While the rest of St. Paul was told they could quit boiling water at 6 a.m. Sunday, users on the two blocks of Wall Street were told to continue until further notice.

'A huge hassle'

The water notice didn't just affect residents; it hampered restaurants as well.

Chef Lenny Russo of Heartland Restaurant & Farm Direct Market, across the street from the Farmers Market and right next to where the main ruptured, said water issues caused the restaurant to scramble.

To prepare for Saturday night, Russo purchased hundreds of bottles of water and 600 pounds of ice, he said. Coffee was off the menu because of temperature, time and taste issues. Dough and bread made earlier in the day with possibly contaminated tap water had to be shelved. The restaurant was looking at swapping out some other menu items, he said.

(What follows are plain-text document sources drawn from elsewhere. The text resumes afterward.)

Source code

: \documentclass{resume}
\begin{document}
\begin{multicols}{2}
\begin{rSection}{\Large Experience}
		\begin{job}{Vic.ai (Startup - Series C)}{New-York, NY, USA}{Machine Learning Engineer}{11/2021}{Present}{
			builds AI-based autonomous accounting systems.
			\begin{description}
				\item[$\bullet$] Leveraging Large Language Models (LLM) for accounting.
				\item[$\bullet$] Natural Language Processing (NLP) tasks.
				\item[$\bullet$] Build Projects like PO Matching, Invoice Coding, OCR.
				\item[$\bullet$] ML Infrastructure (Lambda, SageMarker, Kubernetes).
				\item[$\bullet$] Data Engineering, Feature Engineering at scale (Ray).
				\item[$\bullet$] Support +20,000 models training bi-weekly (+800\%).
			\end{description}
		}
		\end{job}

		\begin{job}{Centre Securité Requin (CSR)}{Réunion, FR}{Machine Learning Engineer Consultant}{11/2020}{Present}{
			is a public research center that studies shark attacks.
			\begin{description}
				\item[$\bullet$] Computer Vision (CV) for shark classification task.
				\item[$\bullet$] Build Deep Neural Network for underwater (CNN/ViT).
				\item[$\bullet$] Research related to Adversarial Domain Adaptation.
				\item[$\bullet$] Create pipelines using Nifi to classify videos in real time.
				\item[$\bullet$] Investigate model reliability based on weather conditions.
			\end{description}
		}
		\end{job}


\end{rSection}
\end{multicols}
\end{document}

However, restaurants were able to use tap water in their commercial-grade dishwashers.

"When all is said and done, it was a huge hassle, but we are a resilient bunch," Russo said, talking about restaurateurs.

Early Saturday, there was confusion and a lack of information being relayed to local restaurants, Russo said. "We need a better system," he said.

At the Wild game Saturday night at the Xcel Energy Center, all water fountains were disabled. Bottled water, usually $4.25, was sold for $2.

Despite the morning mess in Lowertown, Mark Gilbertson of Gilbertson Farms didn't have any trouble setting up his tables of meats and eggs at the Farmers Market.

Some water was running through the market's lot and ice was forming along some curbs, he said. But crews spread salt everywhere at least twice, Gilbertson said.

"I've never seen so much salt get put down," he said with a chuckle.

Residents in St. Paul who continue to have problems getting water out of the tap may have air in their plumbing and will have to bleed it out, Graupmann said. He suggested they open the faucet in the highest point of the house until water comes out. They might have to open several faucets, he said.